#### WHAT TO PRODUCE
Reproduce the data exactly as given, except for any images.

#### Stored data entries
<<<<
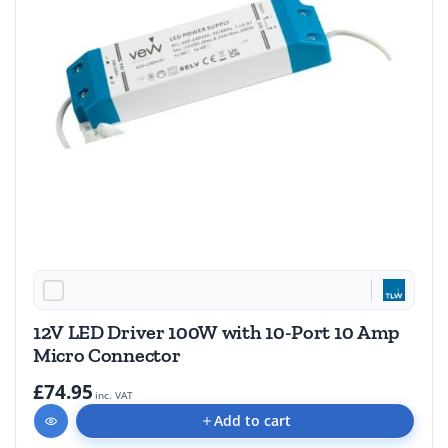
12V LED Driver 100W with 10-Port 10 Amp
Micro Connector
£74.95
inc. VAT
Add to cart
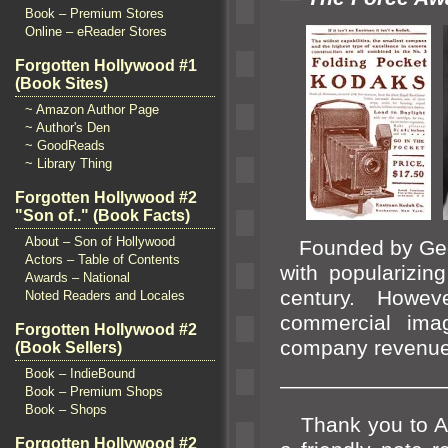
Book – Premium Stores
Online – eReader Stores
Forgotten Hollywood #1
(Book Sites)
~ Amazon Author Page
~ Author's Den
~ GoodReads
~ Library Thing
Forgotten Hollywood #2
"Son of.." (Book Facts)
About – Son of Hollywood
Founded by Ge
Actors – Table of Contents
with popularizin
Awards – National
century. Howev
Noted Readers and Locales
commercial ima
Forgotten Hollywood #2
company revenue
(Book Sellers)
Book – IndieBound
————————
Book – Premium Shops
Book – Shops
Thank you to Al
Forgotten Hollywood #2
>>>>
#### SOLUTION
12V LED Driver 100W with 10-Port 10 Amp
Micro Connector
£74.95
inc. VAT
Add to cart
Book – Premium Stores
Online – eReader Stores
Forgotten Hollywood #1
(Book Sites)
~ Amazon Author Page
~ Author's Den
~ GoodReads
~ Library Thing
Forgotten Hollywood #2
"Son of.." (Book Facts)
About – Son of Hollywood
Founded by Ge
Actors – Table of Contents
with popularizin
Awards – National
century. Howev
Noted Readers and Locales
commercial ima
Forgotten Hollywood #2
company revenue
(Book Sellers)
Book – IndieBound
————————
Book – Premium Shops
Book – Shops
Thank you to Al
Forgotten Hollywood #2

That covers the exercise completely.